■ Istruzioni di lavoro
1) Secondo il testo sulle elezioni in Serbia, perché i tre tentativi precedenti sono falliti?
2) Prosegui il testo sulle elezioni in Serbia dopo la sua ultima frase.

Oggi, domenica 13 giugno, oscurate dalle contemporanee elezioni europee, si tengono in Serbia le votazioni per la scelta del presidente di ciò che resta della ex-Jugoslavia, ossia la Serbia-Montenegro.
Già tre tentativi sono andati a vuoto in precedenza, a partire dal 2002, per il mancato raggiungimento del quorum del 50%. Allora- di fronte anche al costante rafforzamento delle correnti nazionaliste- governo e Parlamento hanno deciso di modificare la legge vigente, per cui non sarà più necessario nessun quorum per diventare presidenti della Serbia-Montenegro.
Pure stavolta il favorito è però il candidato del Partito Radicale, nettamente contrario ad ogni accordo con gli Stati Uniti e con la NATO.

■ Dati forniti

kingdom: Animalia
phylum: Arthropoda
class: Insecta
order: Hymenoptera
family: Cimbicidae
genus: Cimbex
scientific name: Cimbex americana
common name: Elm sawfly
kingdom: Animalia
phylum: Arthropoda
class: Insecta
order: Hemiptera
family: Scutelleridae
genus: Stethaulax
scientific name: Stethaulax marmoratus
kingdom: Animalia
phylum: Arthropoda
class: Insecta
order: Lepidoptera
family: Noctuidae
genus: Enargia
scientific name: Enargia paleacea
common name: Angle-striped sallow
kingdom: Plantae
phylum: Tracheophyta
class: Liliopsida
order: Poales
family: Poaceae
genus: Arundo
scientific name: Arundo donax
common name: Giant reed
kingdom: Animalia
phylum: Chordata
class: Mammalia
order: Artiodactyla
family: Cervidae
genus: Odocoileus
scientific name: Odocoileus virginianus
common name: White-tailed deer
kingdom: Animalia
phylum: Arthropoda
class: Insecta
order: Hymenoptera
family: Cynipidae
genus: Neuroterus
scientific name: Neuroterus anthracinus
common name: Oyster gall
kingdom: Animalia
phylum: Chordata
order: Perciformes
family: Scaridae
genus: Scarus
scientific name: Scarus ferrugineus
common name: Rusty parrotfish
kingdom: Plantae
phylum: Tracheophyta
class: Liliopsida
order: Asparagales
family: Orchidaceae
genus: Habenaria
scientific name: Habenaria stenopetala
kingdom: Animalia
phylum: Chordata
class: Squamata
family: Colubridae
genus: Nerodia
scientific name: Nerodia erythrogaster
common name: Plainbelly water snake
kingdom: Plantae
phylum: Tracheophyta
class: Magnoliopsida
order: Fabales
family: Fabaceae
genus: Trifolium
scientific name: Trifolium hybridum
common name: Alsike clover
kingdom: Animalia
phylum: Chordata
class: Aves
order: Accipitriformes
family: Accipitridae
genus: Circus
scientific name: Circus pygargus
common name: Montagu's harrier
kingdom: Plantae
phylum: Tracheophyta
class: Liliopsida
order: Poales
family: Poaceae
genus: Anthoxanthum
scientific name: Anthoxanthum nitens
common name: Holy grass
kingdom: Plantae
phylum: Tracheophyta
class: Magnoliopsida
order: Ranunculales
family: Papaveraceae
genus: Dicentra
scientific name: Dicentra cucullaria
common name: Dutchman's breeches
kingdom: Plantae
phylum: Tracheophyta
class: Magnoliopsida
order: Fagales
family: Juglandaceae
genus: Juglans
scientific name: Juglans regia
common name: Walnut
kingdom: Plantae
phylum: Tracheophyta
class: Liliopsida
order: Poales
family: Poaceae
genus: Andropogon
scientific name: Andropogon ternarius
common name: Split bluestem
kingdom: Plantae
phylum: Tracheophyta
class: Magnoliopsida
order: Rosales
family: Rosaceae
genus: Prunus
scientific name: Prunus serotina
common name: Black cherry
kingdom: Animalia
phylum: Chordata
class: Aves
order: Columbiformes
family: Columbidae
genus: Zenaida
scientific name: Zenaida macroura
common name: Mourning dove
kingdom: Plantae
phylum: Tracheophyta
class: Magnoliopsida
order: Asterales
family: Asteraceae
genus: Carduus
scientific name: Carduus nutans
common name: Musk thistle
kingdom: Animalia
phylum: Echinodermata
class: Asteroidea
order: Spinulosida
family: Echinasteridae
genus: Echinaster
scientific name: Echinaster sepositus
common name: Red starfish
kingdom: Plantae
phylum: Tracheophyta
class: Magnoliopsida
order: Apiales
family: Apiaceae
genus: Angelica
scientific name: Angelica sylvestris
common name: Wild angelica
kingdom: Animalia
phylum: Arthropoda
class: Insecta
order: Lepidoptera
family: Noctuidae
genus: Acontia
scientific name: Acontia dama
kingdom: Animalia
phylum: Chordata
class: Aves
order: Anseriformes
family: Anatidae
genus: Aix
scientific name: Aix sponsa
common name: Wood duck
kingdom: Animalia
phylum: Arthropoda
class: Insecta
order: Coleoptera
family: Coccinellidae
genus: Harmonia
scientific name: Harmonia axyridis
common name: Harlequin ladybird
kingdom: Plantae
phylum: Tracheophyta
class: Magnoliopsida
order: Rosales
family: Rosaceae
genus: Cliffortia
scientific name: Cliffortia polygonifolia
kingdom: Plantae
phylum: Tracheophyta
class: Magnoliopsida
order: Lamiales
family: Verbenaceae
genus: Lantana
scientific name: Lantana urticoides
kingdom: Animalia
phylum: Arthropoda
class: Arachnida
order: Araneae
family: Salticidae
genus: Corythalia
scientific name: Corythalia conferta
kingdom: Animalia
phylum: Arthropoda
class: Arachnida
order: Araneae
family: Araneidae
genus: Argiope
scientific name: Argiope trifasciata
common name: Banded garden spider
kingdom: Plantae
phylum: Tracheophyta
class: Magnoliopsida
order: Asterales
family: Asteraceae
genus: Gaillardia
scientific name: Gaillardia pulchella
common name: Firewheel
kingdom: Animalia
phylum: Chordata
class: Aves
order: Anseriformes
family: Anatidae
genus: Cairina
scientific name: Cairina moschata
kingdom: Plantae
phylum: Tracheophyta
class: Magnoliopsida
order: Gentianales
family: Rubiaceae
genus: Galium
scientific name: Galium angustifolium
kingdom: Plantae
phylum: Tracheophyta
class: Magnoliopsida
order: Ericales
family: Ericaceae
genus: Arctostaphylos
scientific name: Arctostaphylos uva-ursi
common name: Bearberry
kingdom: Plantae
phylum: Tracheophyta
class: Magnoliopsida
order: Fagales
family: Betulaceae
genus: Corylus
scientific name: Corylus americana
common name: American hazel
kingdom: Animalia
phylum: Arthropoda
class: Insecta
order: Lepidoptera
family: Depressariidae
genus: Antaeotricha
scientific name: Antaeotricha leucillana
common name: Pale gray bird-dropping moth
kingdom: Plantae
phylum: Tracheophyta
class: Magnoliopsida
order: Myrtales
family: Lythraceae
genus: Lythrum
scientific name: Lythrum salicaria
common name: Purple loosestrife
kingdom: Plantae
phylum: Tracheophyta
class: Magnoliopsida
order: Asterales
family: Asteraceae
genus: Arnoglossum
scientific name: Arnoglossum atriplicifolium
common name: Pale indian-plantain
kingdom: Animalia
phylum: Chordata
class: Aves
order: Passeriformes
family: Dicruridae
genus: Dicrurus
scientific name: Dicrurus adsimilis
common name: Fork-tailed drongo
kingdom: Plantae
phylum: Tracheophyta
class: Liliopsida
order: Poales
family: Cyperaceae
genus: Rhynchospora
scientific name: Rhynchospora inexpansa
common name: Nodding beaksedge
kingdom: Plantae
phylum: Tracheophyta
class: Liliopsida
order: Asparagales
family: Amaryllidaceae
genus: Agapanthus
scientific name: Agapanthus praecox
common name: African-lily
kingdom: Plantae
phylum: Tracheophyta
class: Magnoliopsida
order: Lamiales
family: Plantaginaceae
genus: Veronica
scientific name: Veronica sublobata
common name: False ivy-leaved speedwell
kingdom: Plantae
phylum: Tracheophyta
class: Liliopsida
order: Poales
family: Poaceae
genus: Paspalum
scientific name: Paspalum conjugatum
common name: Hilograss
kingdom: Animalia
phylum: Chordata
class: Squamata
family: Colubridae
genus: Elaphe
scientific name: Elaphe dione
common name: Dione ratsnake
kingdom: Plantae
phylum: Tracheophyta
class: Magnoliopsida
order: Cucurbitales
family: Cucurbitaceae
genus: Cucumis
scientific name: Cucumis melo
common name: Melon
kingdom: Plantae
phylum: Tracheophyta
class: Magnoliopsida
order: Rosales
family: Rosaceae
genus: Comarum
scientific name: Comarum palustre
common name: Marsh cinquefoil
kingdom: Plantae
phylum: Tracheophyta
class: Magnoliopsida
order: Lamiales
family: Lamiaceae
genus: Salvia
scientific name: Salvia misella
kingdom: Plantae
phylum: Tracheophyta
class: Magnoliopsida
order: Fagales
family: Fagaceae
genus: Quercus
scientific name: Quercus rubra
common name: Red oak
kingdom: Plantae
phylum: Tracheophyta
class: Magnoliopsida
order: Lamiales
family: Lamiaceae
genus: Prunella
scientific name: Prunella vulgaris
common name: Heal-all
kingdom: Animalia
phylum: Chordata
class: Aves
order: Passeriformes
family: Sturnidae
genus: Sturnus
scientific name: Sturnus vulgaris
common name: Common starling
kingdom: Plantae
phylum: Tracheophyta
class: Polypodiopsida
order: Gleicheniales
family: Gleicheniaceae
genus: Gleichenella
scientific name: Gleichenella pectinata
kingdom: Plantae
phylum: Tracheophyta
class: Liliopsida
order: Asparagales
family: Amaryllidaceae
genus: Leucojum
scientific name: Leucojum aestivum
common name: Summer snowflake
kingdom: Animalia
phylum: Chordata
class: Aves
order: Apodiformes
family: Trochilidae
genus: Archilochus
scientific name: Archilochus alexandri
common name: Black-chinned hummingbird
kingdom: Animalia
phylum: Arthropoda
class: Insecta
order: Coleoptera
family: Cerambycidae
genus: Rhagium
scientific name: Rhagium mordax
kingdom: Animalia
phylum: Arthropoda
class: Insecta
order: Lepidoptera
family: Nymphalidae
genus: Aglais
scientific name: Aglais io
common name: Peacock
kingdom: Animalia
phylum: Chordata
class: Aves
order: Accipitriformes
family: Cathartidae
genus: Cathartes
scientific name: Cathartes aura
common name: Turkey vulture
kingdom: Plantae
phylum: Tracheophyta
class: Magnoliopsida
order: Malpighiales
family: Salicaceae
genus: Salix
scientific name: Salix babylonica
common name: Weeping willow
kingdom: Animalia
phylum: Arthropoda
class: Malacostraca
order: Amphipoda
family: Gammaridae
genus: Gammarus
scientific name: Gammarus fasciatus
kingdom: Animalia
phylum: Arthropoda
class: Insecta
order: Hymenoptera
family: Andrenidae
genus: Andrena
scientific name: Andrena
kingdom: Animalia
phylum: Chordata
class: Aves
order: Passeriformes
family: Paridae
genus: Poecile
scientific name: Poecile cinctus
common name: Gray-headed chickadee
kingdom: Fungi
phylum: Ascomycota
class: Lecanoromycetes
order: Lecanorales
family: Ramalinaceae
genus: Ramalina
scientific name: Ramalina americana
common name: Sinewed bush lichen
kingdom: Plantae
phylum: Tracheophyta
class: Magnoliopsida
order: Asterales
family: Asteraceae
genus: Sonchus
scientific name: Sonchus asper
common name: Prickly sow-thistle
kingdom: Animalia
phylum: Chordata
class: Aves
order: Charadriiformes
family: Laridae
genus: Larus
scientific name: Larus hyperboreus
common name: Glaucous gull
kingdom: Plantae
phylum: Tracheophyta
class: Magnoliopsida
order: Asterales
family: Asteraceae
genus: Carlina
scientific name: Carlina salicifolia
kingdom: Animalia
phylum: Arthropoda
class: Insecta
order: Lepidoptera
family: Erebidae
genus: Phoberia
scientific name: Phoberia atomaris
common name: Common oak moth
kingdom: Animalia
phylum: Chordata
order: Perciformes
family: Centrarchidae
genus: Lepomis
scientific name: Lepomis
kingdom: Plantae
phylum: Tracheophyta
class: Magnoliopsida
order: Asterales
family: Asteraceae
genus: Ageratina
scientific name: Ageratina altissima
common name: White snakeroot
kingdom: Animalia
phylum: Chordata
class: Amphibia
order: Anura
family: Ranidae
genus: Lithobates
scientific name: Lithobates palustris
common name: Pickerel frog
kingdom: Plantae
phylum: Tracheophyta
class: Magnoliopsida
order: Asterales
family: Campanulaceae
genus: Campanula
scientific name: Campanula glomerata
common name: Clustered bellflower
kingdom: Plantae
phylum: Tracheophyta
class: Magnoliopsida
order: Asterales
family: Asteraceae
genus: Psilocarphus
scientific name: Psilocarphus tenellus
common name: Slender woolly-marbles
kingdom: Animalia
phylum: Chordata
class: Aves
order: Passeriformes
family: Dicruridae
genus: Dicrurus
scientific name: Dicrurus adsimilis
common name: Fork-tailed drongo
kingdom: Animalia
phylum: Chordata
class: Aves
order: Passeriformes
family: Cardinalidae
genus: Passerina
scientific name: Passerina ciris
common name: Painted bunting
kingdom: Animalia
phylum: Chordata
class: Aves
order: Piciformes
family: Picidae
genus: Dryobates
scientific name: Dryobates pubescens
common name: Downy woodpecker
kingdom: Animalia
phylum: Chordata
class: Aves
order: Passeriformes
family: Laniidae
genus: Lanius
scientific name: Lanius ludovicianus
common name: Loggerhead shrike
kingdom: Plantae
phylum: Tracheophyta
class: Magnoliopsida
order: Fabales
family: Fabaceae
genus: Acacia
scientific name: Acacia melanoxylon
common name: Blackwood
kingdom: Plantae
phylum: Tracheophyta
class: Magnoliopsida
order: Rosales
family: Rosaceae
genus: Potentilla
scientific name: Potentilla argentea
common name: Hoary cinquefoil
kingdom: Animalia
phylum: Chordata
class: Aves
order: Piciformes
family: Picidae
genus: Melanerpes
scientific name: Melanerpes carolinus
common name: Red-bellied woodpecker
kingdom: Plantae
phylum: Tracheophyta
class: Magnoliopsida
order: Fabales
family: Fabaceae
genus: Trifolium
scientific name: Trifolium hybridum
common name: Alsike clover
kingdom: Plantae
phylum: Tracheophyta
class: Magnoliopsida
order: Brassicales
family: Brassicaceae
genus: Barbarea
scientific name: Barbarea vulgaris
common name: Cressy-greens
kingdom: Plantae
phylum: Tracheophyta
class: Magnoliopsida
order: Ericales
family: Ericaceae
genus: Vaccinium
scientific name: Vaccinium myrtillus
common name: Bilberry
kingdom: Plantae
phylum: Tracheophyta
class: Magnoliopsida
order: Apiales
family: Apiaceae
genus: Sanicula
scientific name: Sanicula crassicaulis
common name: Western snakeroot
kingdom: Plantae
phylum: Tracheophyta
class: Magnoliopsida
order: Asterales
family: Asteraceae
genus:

■ Risposte ai compiti
1) Perché non è stato raggiunto il quorum del 50%.

2)
Nel frattempo l' economia serbo-montenegrina- "liberata" dagli atlantici- è in pieno sfacelo, mentre si dovrebbe votare anche in Kosovo, avviato ormai lungo la strada della secessione... L' interminabile processo a Milosevic, intanto, sta finendo in tragica farsa...
Credo che oggi dovremmo esprimere un sentimento di solidarietà con tutti quei Serbi (la maggioranza) che non si sono piegati all' imperialismo atlantico e che continuano a resistere con gli strumenti che la drammatica situazione attuale offre.